🤖 AI Summary
This work addresses the limitations of existing multimodal large models in computational pathology, which lack structured knowledge integration and interpretable memory mechanisms, thereby struggling to consistently adhere to diagnostic standards. Inspired by the hierarchical memory processes of human pathologists, we propose a memory-centric multimodal framework that stores structured pathological knowledge in long-term memory and introduces a cognition-aligned memory transformer to enable context-aware, dynamic transfer into working memory. The architecture integrates multimodal memory activation with knowledge anchoring, facilitating fine-grained and interpretable reasoning. Evaluated on WSI-Bench, our model achieves state-of-the-art performance, improving WSI-Precision and WSI-Relevance by 12.8% and 10.1%, respectively, in report generation, and by 9.7% and 8.9% in open-ended diagnostic tasks.
📝 Abstract
Computational pathology demands both visual pattern recognition and dynamic integration of structured domain knowledge, including taxonomy, grading criteria, and clinical evidence.
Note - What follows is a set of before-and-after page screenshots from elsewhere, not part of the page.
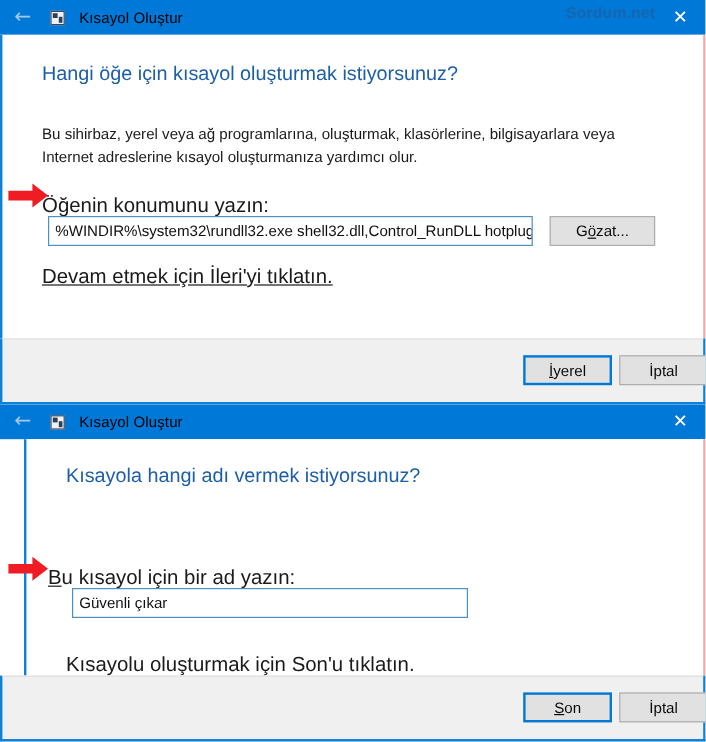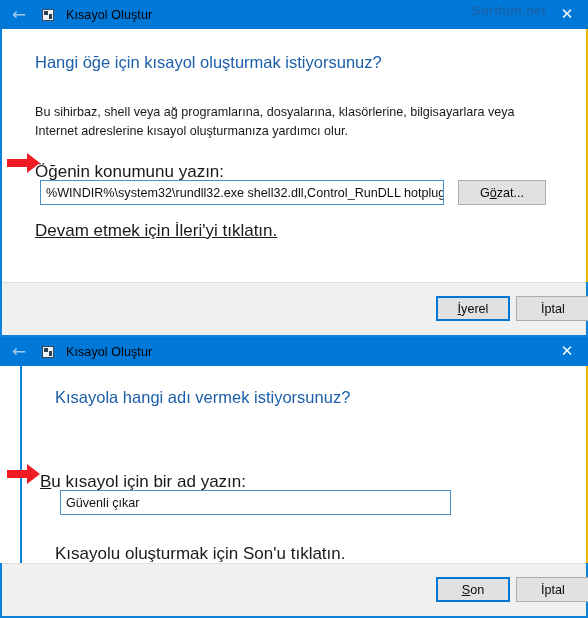--- a/index.html
+++ b/index.html
@@ -121,7 +121,7 @@
     position: relative;
     background: #ffffff;
     border-left: 2px solid #0d80d8;
-    border-right: 2px solid #eab308;
+    border-right: 2px solid #fca5a5;
     box-sizing: border-box;
   }
   .dialog-1 .body-area { height: 253px; }

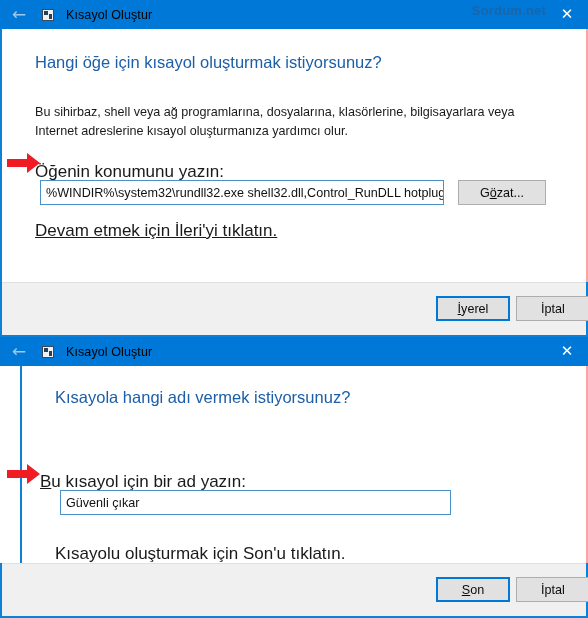--- a/index.html
+++ b/index.html
@@ -263,7 +263,7 @@
 
       <div class="heading">Hangi öğe için kısayol oluşturmak istiyorsunuz?</div>
 
-      <div class="paragraph">Bu sihirbaz, shell veya ağ programlarına, dosyalarına, klasörlerine, bilgisayarlara veya Internet adreslerine kısayol oluşturmanıza yardımcı olur.</div>
+      <div class="paragraph">Bu sihirbaz, yerel veya ağ programlarına, oluşturmak, klasörlerine, bilgisayarlara veya Internet adreslerine kısayol oluşturmanıza yardımcı olur.</div>
 
       <div class="field-label"><span>Ö</span><span class="acc">ğ</span><span>enin konumunu yazın:</span></div>
 

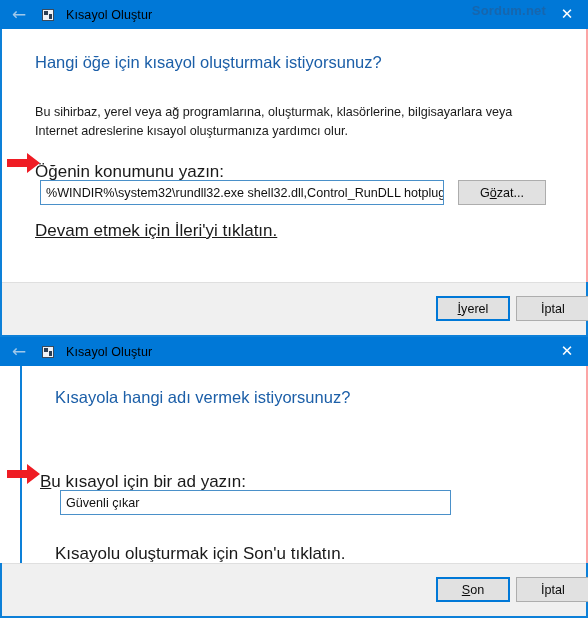--- a/index.html
+++ b/index.html
@@ -175,7 +175,7 @@
     left: 38px; top: 151px; width: 404px; height: 25px;
   }
   .dialog-2 .textbox {
-    left: 38px; top: 124px; width: 391px; height: 25px;
+    left: 38px; top: 124px; width: 330px; height: 25px;
   }
 
   .btn {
In practice, diagnostic reasoning requires linking morphological evidence with formal diagnostic and grading criteria. Although multimodal large language models (MLLMs) demonstrate strong vision language reasoning capabilities, they lack explicit mechanisms for structured knowledge integration and interpretable memory control. As a result, existing models struggle to consistently incorporate pathology-specific diagnostic standards during reasoning. Inspired by the hierarchical memory process of human pathologists, we propose PathMem, a memory-centric multimodal framework for pathology MLLMs. PathMem organizes structured pathology knowledge as a long-term memory (LTM) and introduces a Memory Transformer that models the dynamic transition from LTM to working memory (WM) through multimodal memory activation and context-aware knowledge grounding, enabling context-aware memory refinement for downstream reasoning. PathMem achieves SOTA performance across benchmarks, improving WSI-Bench report generation (12.8% WSI-Precision, 10.1% WSI-Relevance) and open-ended diagnosis by 9.7% and 8.9% over prior WSI-based models.